When are they going to be released? We expect that the PFS data is going to be finished by year-end. And that’s the timing which we’re going to be releasing that to the market as well, Ian. So by the end of the year, by December, that should be completed and released.

Ian Rossouw

Okay, thanks. And then just one question on San Jose, a follow-up from Dan’s question on the cash flows there. What was the reason for injecting $12 million into the asset there? And I guess, just wanted to get a sense, if you put that into the asset, can you actually take that debt out at the same value or do you also lose 40% cash after you, I guess, recoup those funds?

Eduardo Noriega

Yes, the — so the day that [indiscernible] mainly to handle temporary working capital needs, that we have a short-term stoppage in San Jose at the beginning of the year, and therefore we had some working capital needs. So we increase that — for that reason, and we expect to pay that in the coming year. In the case of San Jose, we do have access to [indiscernible] to pay dividends at a high cost, but we will have access to do that. But the date taken in San Jose, it was mainly to manage working capital needs.

Ian Rossouw

Okay. But I saw the assets still paid dividends, so it’s just all that you would pay dividends, lose 40% of the cash and then inject more cash into the business. Was it just a timing issue? It happened at different occasions, or different times? And just around the repayment of this debt over the next year, you said, can you recoup that full $12 million back? Or do you lose also money from the exchange?

Eduardo Noriega

No, we recoup it.
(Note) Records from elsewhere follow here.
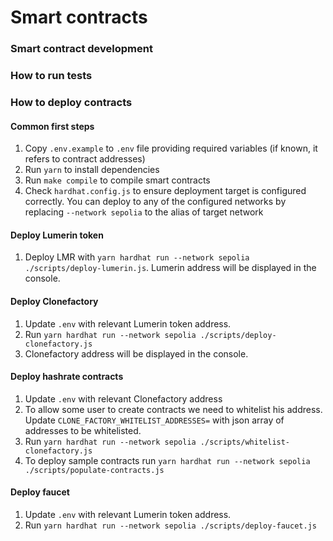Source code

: # Smart contracts

### Smart contract development

### How to run tests

### How to deploy contracts
#### Common first steps
1. Copy `.env.example`  to  `.env` file providing required variables (if known, it refers to contract addresses) 
2. Run `yarn` to install dependencies
3. Run `make compile` to compile smart contracts
4. Check `hardhat.config.js` to ensure deployment target is configured correctly. You can deploy to any of the configured networks by replacing `--network sepolia` to the alias of target network

#### Deploy Lumerin token
1. Deploy LMR with `yarn hardhat run --network sepolia ./scripts/deploy-lumerin.js`. Lumerin address will be displayed in the console.

#### Deploy Clonefactory
1. Update `.env` with relevant Lumerin token address. 
2. Run `yarn hardhat run --network sepolia ./scripts/deploy-clonefactory.js`
3. Clonefactory address will be displayed in the console.

#### Deploy hashrate contracts
1. Update `.env` with relevant Clonefactory address
2. To allow some user to create contracts we need to whitelist his address. Update `CLONE_FACTORY_WHITELIST_ADDRESSES=` with json array of addresses to be whitelisted.
3. Run `yarn hardhat run --network sepolia ./scripts/whitelist-clonefactory.js`
4. To deploy sample contracts run `yarn hardhat run --network sepolia ./scripts/populate-contracts.js`

#### Deploy faucet
1. Update `.env` with relevant Lumerin token address. 
2. Run `yarn hardhat run --network sepolia ./scripts/deploy-faucet.js`

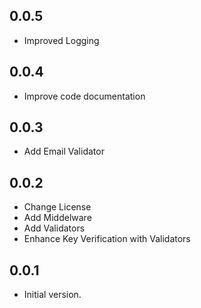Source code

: ## 0.0.5
- Improved Logging

## 0.0.4
- Improve code documentation

## 0.0.3
- Add Email Validator
## 0.0.2
- Change License
- Add Middelware
- Add Validators
- Enhance Key Verification with Validators

## 0.0.1
- Initial version.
It’s — I mean, the data we take is not impacted by the FX cost is taken locally, that we pay back locally with cash [indiscernible] by operation. So it’s not impacted by the FX costs.

Ian Rossouw

Okay, okay. That’s clear. Thank you. All right. Thank you.

Ignacio Bustamante

Thank you, Ian. We’ll take our next question from Daniel Major from UBS. Please go ahead.

Daniel Major

Hi, yes, just a follow-up on the EIA, Inmaculada. I guess you’re progressing towards hopefully getting this approved, but obviously pretty critical to the investment case. What’s some — what’s the key items on the critical path? And what’s your degree of confidence on the EIA being granted in the short — in the second half of this year?

Ignacio Bustamante

Yes, thank you, Dan. So, the way it stands is that we have already presented our answers to all the observations presented in the last round. We are in the process of waiting for the comments or responses from the different governmental authorities. Once that happens, then we have 2 weeks to comply with the final round of observations and then after that the decision is made. So we believe that we’re in the last round of that and we believe that as we mentioned this is something that is going to be sold in the second half of this year — during the second half. And we — so far we have seen nothing that will prevent us from getting that license. So we are optimistic about it.

Daniel Major

Okay. Thanks.

Ignacio Bustamante

Thank you.

Operator

It appears we have no further questions at this time. I would now like to turn the call back over to you, Ignacio for any additional or closing remarks.

Ignacio Bustamante

Thank you. Thank you, Elaine, and thank you very much to everybody for your participation today. Again, let me remind you to take a look at our sustainability report in our website. That is a fantastic piece of work done by our team and we’re very proud of it. If you have any additional questions, please feel free to contact Charlie Gordon directly at our London office. Thank you very much and have a great day.

Operator

That will conclude today’s conference call. Thank you for your participation, ladies and gentlemen. You may now disconnect.